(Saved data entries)
# # # # #

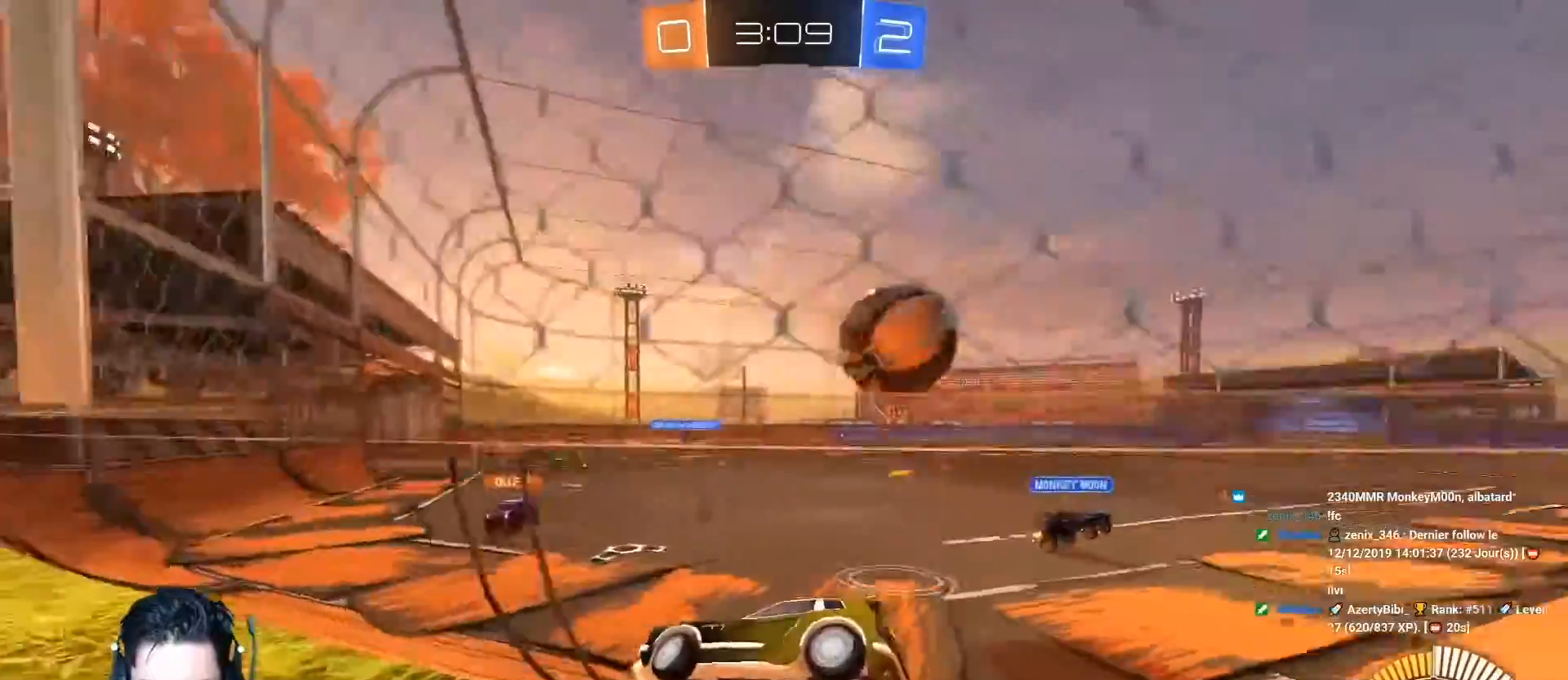
{"buttons": ["R2"], "left_stick": "down-right", "events": [[183, "L1", "up"], [350, "left_stick", "down-left"], [483, "left_stick", "down-right"]]}
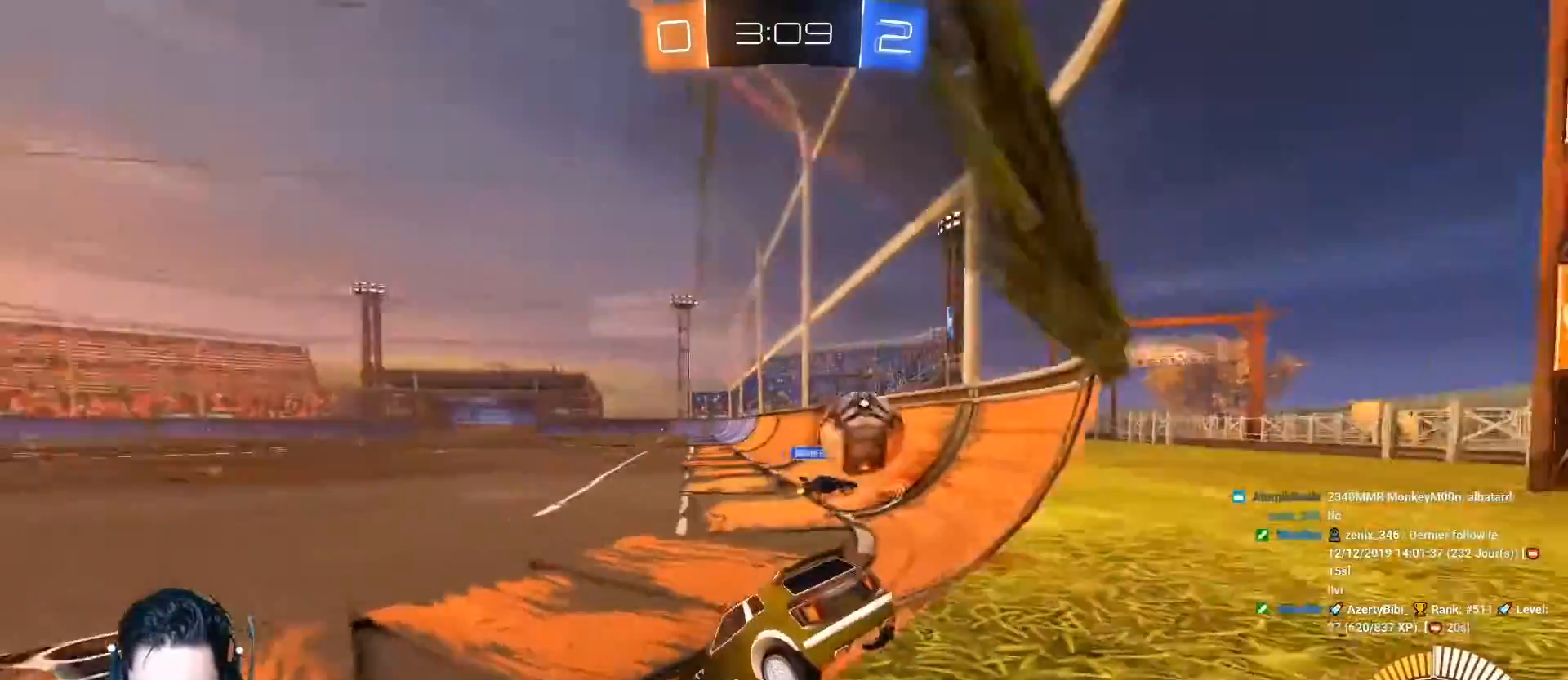
{"buttons": [], "left_stick": "left", "events": [[234, "R2", "up"], [267, "left_stick", "center"], [501, "left_stick", "left"]]}
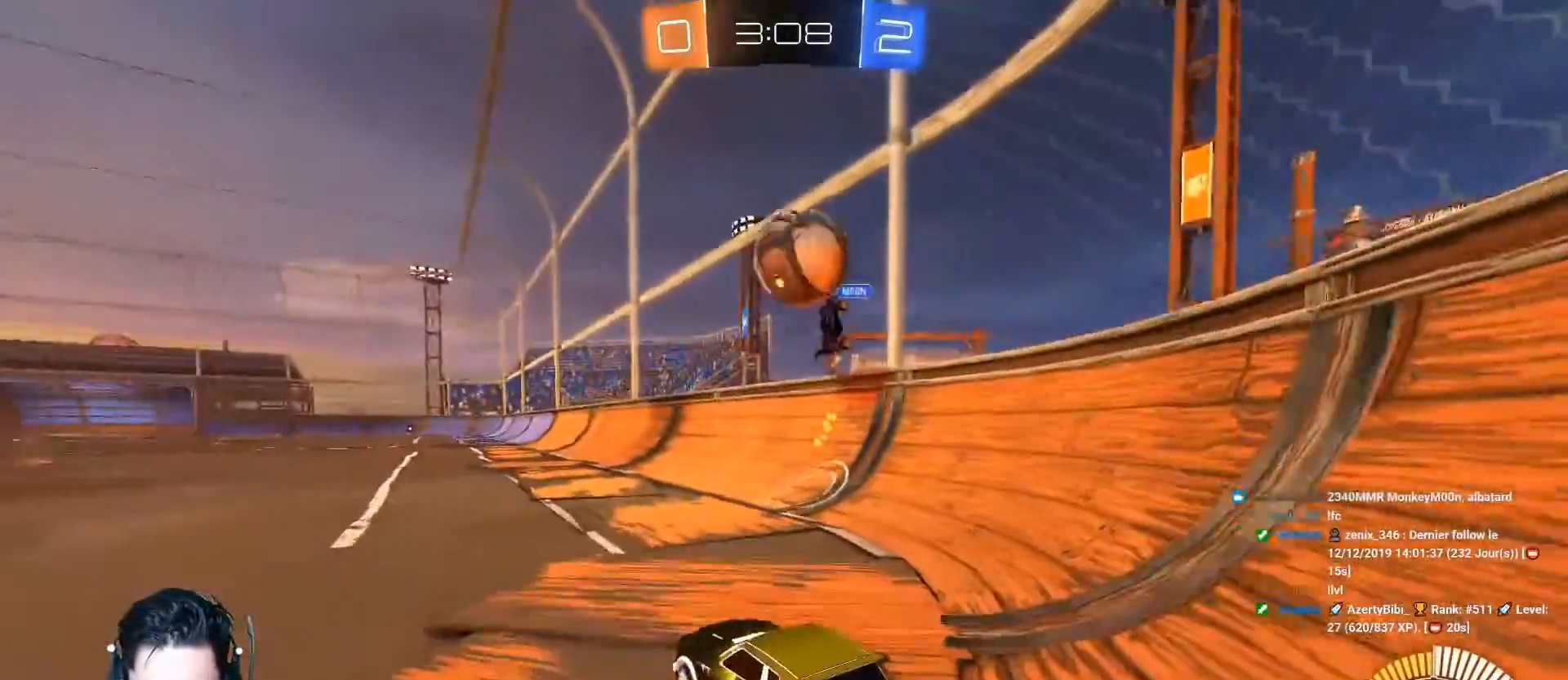
{"buttons": [], "left_stick": "left", "events": [[16, "R2", "down"], [350, "R2", "up"]]}
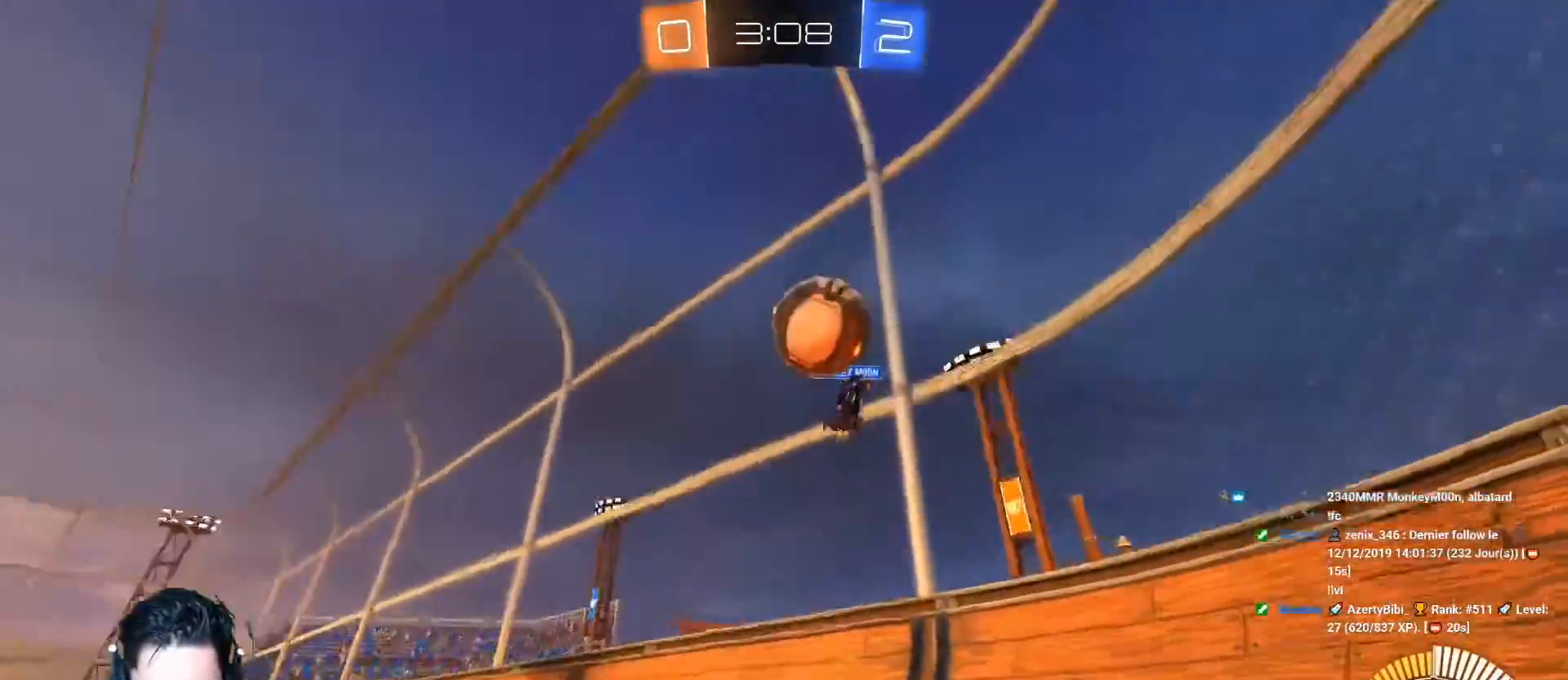
{"buttons": ["R1"], "left_stick": "down", "events": [[84, "left_stick", "down-left"], [217, "R2", "down"], [384, "left_stick", "center"], [451, "R2", "up"], [501, "R1", "down"], [501, "left_stick", "down"]]}
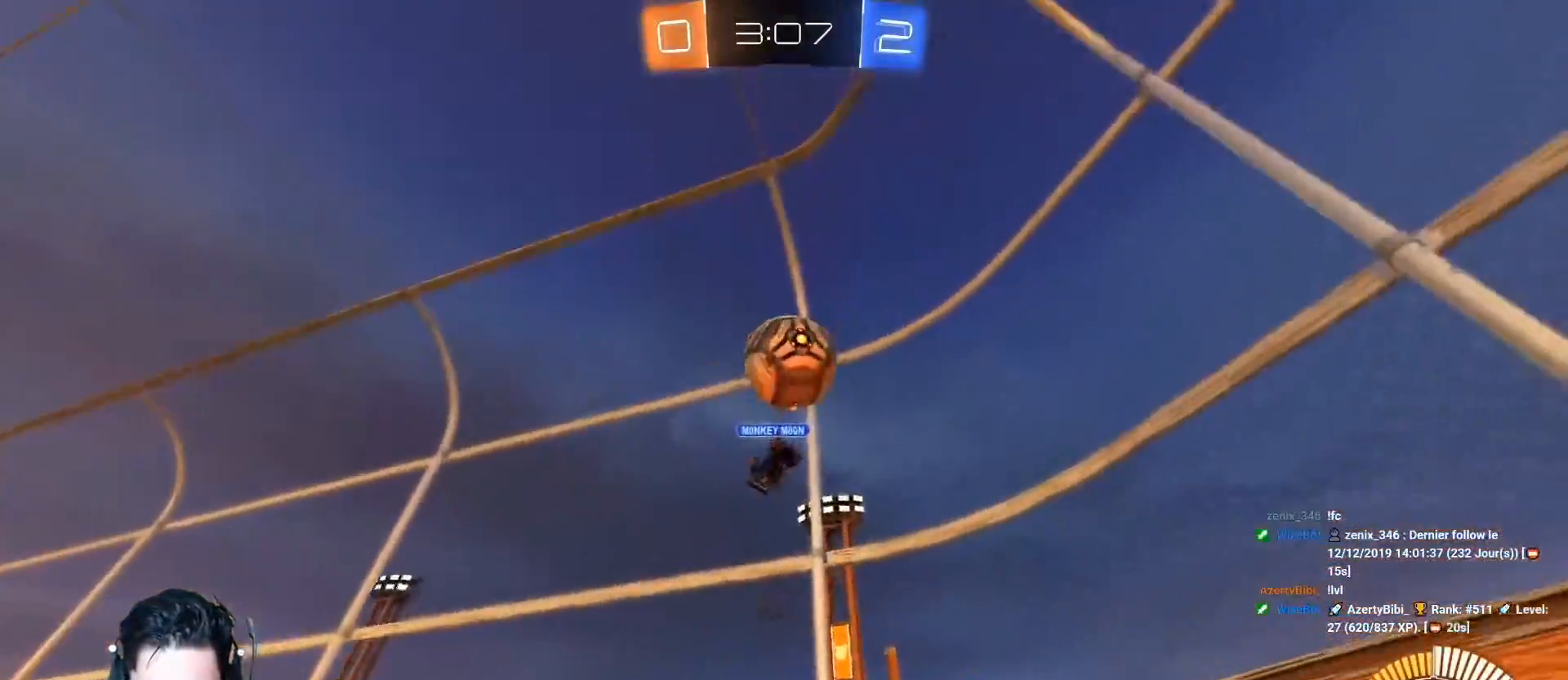
{"buttons": [], "left_stick": "down", "events": [[150, "left_stick", "center"], [166, "R1", "up"], [233, "R1", "down"], [317, "R1", "up"], [333, "left_stick", "down"]]}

# # # # #

PROBLEM DESCRIPTION:
The data is to be restated word for word, with any pictures set aside.

YOUR SOLUTION:
{"buttons": ["R2"], "left_stick": "down-right", "events": [[183, "L1", "up"], [350, "left_stick", "down-left"], [483, "left_stick", "down-right"]]}
{"buttons": [], "left_stick": "left", "events": [[234, "R2", "up"], [267, "left_stick", "center"], [501, "left_stick", "left"]]}
{"buttons": [], "left_stick": "left", "events": [[16, "R2", "down"], [350, "R2", "up"]]}
{"buttons": ["R1"], "left_stick": "down", "events": [[84, "left_stick", "down-left"], [217, "R2", "down"], [384, "left_stick", "center"], [451, "R2", "up"], [501, "R1", "down"], [501, "left_stick", "down"]]}
{"buttons": [], "left_stick": "down", "events": [[150, "left_stick", "center"], [166, "R1", "up"], [233, "R1", "down"], [317, "R1", "up"], [333, "left_stick", "down"]]}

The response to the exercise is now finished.